2014年度研究プロジェクト

「元経営者」こそ、有益なサポートができる
北城恪太郎氏
- 実際にビジネスの現場でリーダー育成に携わり、NPO法人の会長職などにも就かれる北城さんですが、具体的にはどのような支援をされているのですか?

北城 元経営者って、営業や管理、人事など多岐にわたって目が利くわけだから、経営に関する指導はもちろんですが、大きいのは信用供与です。ベンチャー企業は信用がないから、活動しようと思ってもうまくいかないことが多い。いい製品、サービスをつくり出しても、大きな会社には採用してもらえないとか。大企業にしても、どんなにいいと言われても、できたばかりの会社が翌年も存続しているとは限らないから、購入する際のリスクが高いわけです。
そういう時、例えば私が社外取締役として販売先の経営陣に説明をすれば、少なくとも話は聞いてもらえる。で、よければ採用されます。信用を補完する意味で、元経営者は非常に大きな役割を果たせるのです。ベンチャー経営で成功した人が、後進を応援するケースはけっこうありますが、日本には、いわゆる大企業の経営者OBがたくさんいるのですから、もっと自分の社会的信用とノウハウを使ってベンチャー企業を支援してくれれば素晴らしいのに、と思うのです。

- なるほど。最近では、コーポレート・ガバナンスの観点から独立取締役の必要性に対する声が高まっていますが、ベンチャー企業を支援するというかたちでも有益なのですね。
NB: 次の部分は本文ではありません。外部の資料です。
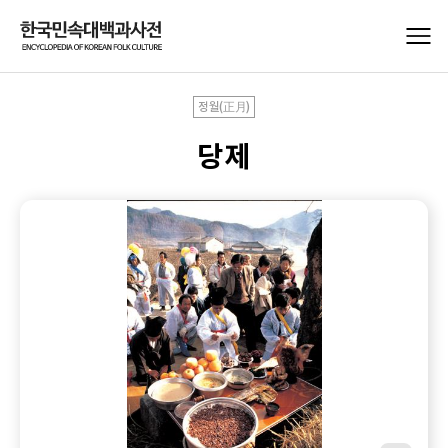
정월(正月)
당제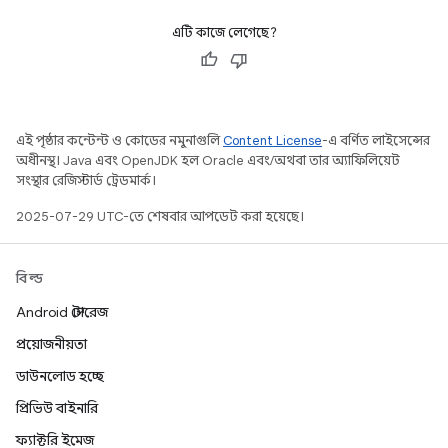
এটি কাজে লেগেছে?
এই পৃষ্ঠার কন্টেন্ট ও কোডের নমুনাগুলি
Content License
-এ বর্ণিত লাইসেন্সের
অধীনস্থ। Java এবং OpenJDK হল Oracle এবং/অথবা তার অ্যাফিলিয়েট
সংস্থার রেজিস্টার্ড ট্রেডমার্ক।
2025-07-29 UTC-তে শেষবার আপডেট করা হয়েছে।
বিল্ড
Android স্টোরেজ
প্রয়োজনীয়তা
ডাউনলোড হচ্ছে
প্রিভিউ বাইনারি
ফ্যাক্টরি ইমেজ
北城 これまでの日本企業においては、社外取締役が重要だという意識が低かったのです。本来の取締役とは、株主の代表として、経営する人を“取り締まる役”なのに、日本の場合は、そうした役割と、実際に経営を行う経営幹部としての役割を兼ねているのがほとんどですから。アメリカの会社だと社外取締役が過半数存在するのに対し、日本はいても数人。だから、経営者OBに社外取締役として活動するという意識が薄かったんだと思いますが、最近ではよその会社の取締役に就く流れも出てきましたし、「じゃあベンチャー支援もやってみようか」という人が増えるのではないかと期待しているところです。